Restoring from a backup

OpsCenter allows restoring data from a previously completed backup operation.

You can restore from any local or Amazon S3 backups that have been run by OpsCenter, but not from snapshots run from nodetool. You can pick any subset of tables that exist in the snapshot to restore.

Note: If the backup contains encrypted tables created prior to DataStax Enterprise 4.0.4 or 4.5.2, you will not be able to restore the snapshot. Due to a bug in Cassandra, backups containing encrypted table data from versions prior to 4.0.4 and 4.5.2 do not contain the necessary keys to restore the backup.
Note: Automatic schema recreation is not currently supported in Cassandra 2.1+ or DataStax Enterprise 4.7+ when using User Defined Types (UDTs). When restoring a table using UDTs, please ensure the table exists before starting the restore operation.
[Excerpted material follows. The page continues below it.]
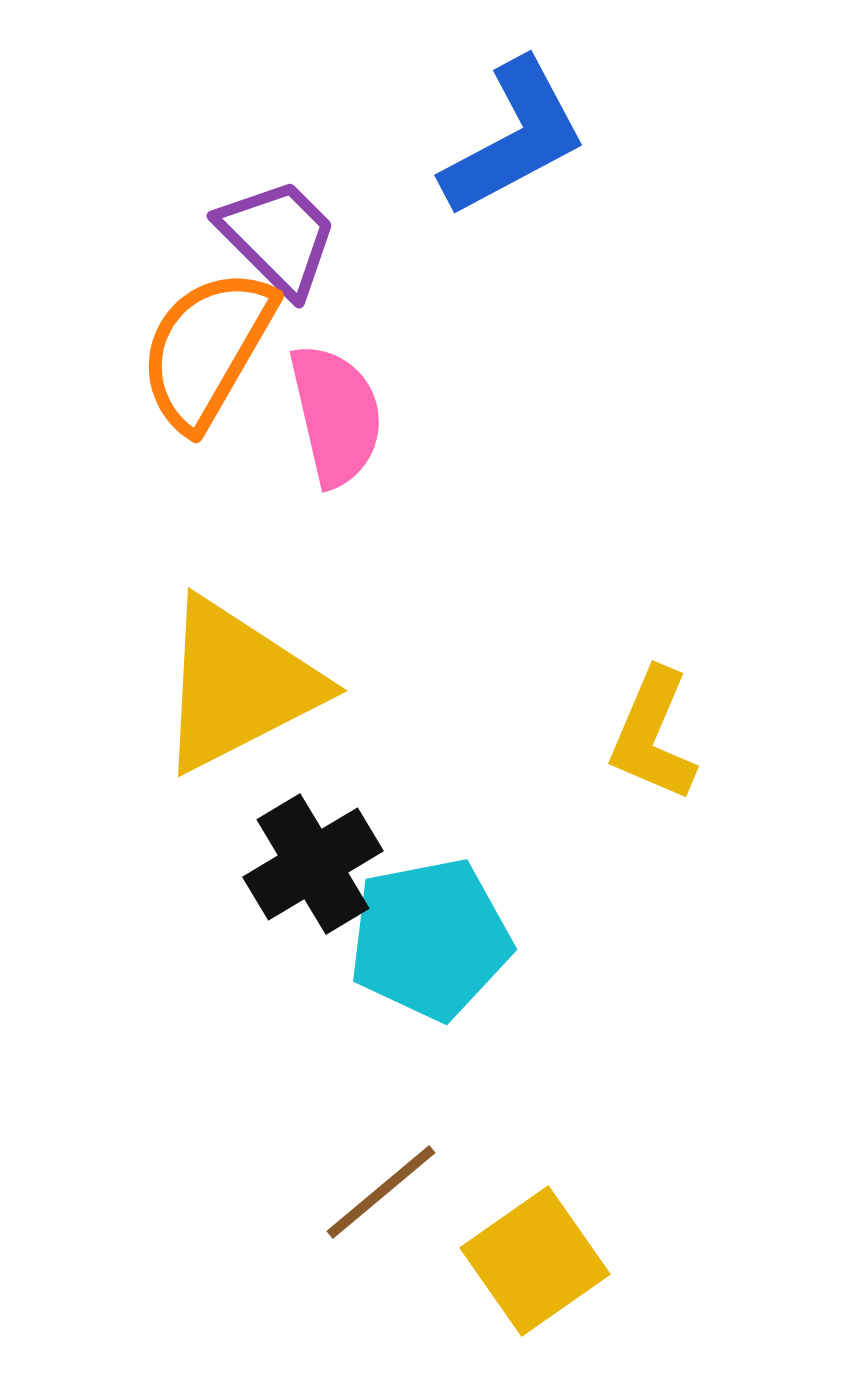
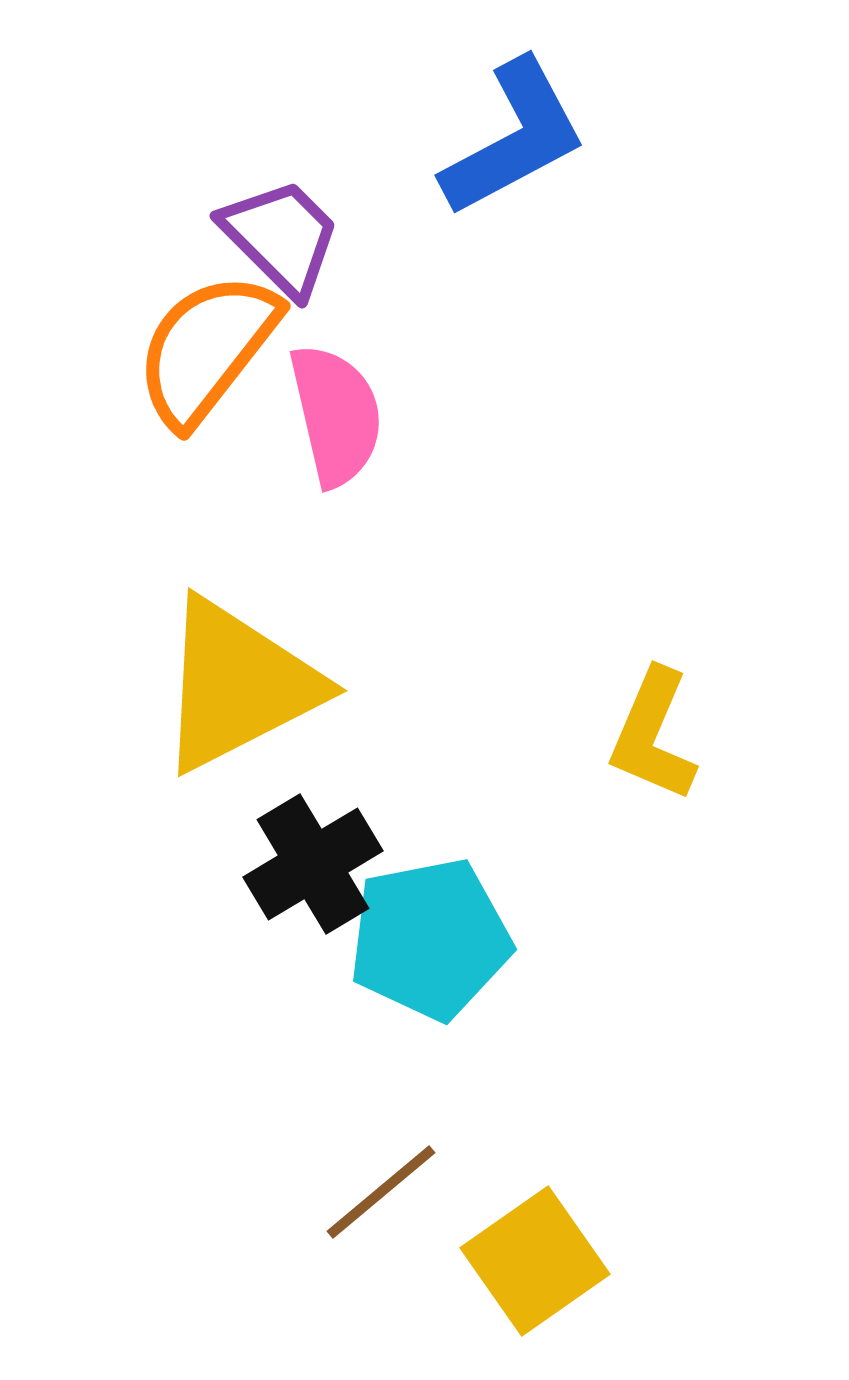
purple trapezoid: moved 3 px right
orange semicircle: rotated 8 degrees clockwise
When restoring tables that are Solr cores, if the table does not already exist, it will be automatically re-created as a CQL table. If you require this to be a Thrift-based table, manually recreate the table prior to restoring.

Prerequisites

To restore an encrypted backup, the agent must be granted password-less sudo access on the DSE nodes. This has already been granted if you used OpsCenter to install the agents. If you are running the agent as a different user than DataStax Enterprise and need to restore encrypted tables, you must manually restore the system_key table.

Procedure

  1. Click the name of the cluster you want to manage from the left pane.
  2. Click Services.
  3. Click View Details for the Backup Service.
  4. Click Restore Backup.
  5. Find the backup you wish to restore in the list of backups and click Next.
    1. The Backups tab lists the available keyspace backups, including both scheduled and manual backups.
    2. If you have enabled commitlog backups, you can restore from a particular point-in-time by selecting the Point In Time tab. For more details, see Performing a point-in-time restore.
    3. If you are restoring from an S3 location that is not listed in the Backups tab, select Other Location.
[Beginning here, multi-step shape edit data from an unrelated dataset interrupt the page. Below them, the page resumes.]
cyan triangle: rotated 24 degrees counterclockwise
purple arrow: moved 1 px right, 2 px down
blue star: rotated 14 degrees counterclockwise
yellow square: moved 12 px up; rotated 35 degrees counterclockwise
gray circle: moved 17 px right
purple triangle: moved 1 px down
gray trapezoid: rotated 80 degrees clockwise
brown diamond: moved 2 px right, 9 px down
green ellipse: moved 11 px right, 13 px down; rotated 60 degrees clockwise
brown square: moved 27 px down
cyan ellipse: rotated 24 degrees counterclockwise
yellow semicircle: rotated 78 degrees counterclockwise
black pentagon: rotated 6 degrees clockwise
      Selecting a backup from Other Location is most commonly used when cloning a cluster, but can be used when this OpsCenter instance is not aware of the backup location.
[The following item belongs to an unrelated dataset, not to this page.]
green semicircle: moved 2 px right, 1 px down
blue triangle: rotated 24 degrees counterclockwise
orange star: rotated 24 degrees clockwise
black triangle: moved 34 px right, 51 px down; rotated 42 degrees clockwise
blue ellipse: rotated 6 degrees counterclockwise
      Enter the name of the bucket under S3 Bucket, then the AWS key and secret.

  6. Select the tables included in the backup you want to restore. Click the keyspace name to include all the tables in the keyspace. Click All Keyspaces to restore all the keyspaces.

    To select only specific tables, expand the keyspace name and select the tables.

  7. Under Location, select the target cluster for the restored data.
    • The Location list is only available when both clusters are managed by the same instance of OpsCenter.
    • Restoring to a different cluster is only supported when the backup resides in S3; restoring from a local backup is not currently supported.
    • If you select a different cluster than the one that was backed up, the data will be cloned to the selected cluster.
    Note:

    Restoring encrypted tables to a different cluster will not work unless the encryption keys are identical, which is typically not the case.

  8. To remove the existing keyspace data before the data is restored, select Truncate/delete existing data before restore. This will completely remove any updated data in the cluster for the keyspaces you are restoring.
  9. To prevent overloading the network, set a maximum transfer rate for the restore. Select Throttle stream throughput at ____ MB and set the maximum MB per second.


  10. Click Restore Backup.
  11. Click Start Restore.

Results

After the restore starts, a dialog displays detailed information about the status of the restore. This dialog can be closed at any time without affecting the restore process, and can be reopened by clicking on the In Progress restore in the Activity section in the OpsCenter UI.
Note: If you are restoring (essentially cloning) from an S3 backup, and you close the Restore Report dialog, you must reopen the status report from the destination cluster.